- 2021/07/29 掲載
クレディ・スイス、第2四半期は78%減益 アルケゴス問題が響く
投資銀行部門の収入が大幅に減少した。米投資会社アルケゴスや英金融サービス会社グリーンシルを巡る不祥事が響いた。
同社がまとめた市場予想は3億3400万フランだった。
同社はアルケゴス問題に関する調査報告書も公表。アルケゴスに関連して55億ドルの損失を出したことについて、リスク管理に対する「やる気のない」態度と「説明責任の欠如」が原因だったと指摘した。
トマス・ゴットシュタイン最高経営責任者(CEO)は「第2・四半期は実質ベースで底堅い業績となり、自己資本比率も高水準だった。アルケゴスとサプライチェーン・ファイナンス・ファンドを巡る問題で生じた課題に断固とした措置を講じたことが、プラスに働いている」との声明を発表。
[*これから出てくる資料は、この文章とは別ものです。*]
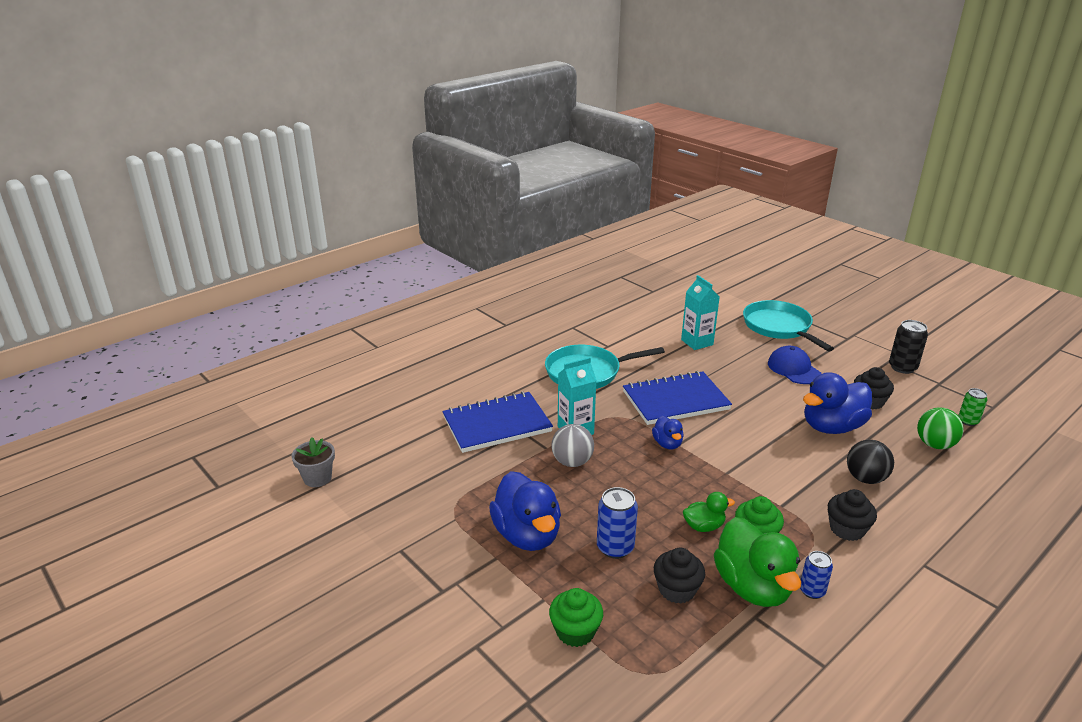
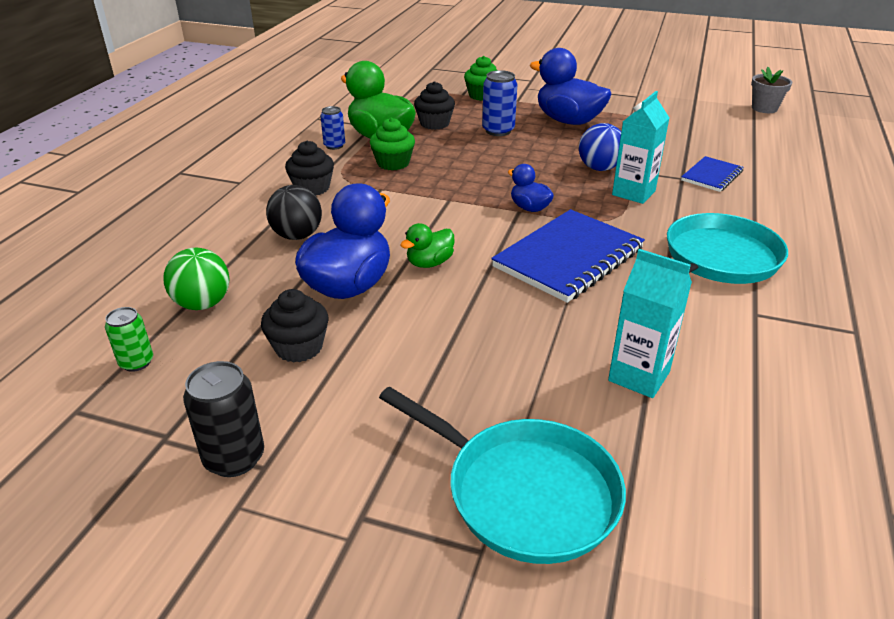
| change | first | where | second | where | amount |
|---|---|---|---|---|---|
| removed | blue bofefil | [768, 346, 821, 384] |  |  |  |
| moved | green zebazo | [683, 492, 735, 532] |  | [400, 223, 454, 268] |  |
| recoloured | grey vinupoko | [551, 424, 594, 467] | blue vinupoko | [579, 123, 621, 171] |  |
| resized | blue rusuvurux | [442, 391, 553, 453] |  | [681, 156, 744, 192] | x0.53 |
「われわれは、この2つの問題を非常に深刻に受け止めており、あらゆる正しい教訓を学ぶ決意だ」と表明した。
アルケゴス問題など重要な項目を除くベースでは、税引き前利益は11%減となった。
アルケゴス問題に関する報告書は165ページに及んだ。法律事務所ポール・ワイス・リフキンド・ワートン・ギャリソンは報告書で、クレディ・スイスのプライムサービス部門と投資銀行部門全体のリスク管理体制を批判。
不正や違法行為の証拠はなかったが「事業とリスク管理担当者の能力に直ちに疑問が生じる。リスク管理担当者は、アルケゴス関連のリスクの規模と緊急性を把握するために必要な情報をすべて持っていたが、複数回にわたって、抜本的な緊急措置を講じる機会を逃した」としている。
これに対し、クレディ・スイスは、アルケゴス問題を「リスク管理手法全体の転機とする」と表明。この問題に関連して、9人を解雇するなど、スタッフ23人を処分し、総額7000万ドルのペナルティーを科したことを明らかにした。
投資銀行部門は41%の減収。不祥事の影響がアナリスト予想をわずかに上回ったことが浮き彫りとなった。資本市場業務は、調整前のベースで10%近い減収。助言業務は「契約完了のタイミングにより」37%の減収となった。
これにアルケゴス問題に関連する損失6億5300万ドルが加わり、投資銀行部門の税引き前損益は赤字となった。
トレーディング業務では、株式セールス&トレーディングが、アルケゴス問題を除くベースで、17%の減収。債券セールス&トレーディングは33%の減収だった。
ウエルスマネジメント部門からは差し引きで73億フランの資産が流出した。
デービッド・マザーズ最高財務責任者(CFO)は、流出分のうち42億フランはアジアでのリスク削減に関連するものだと説明。資金流出は第2・四半期の初めに集中していたと述べた。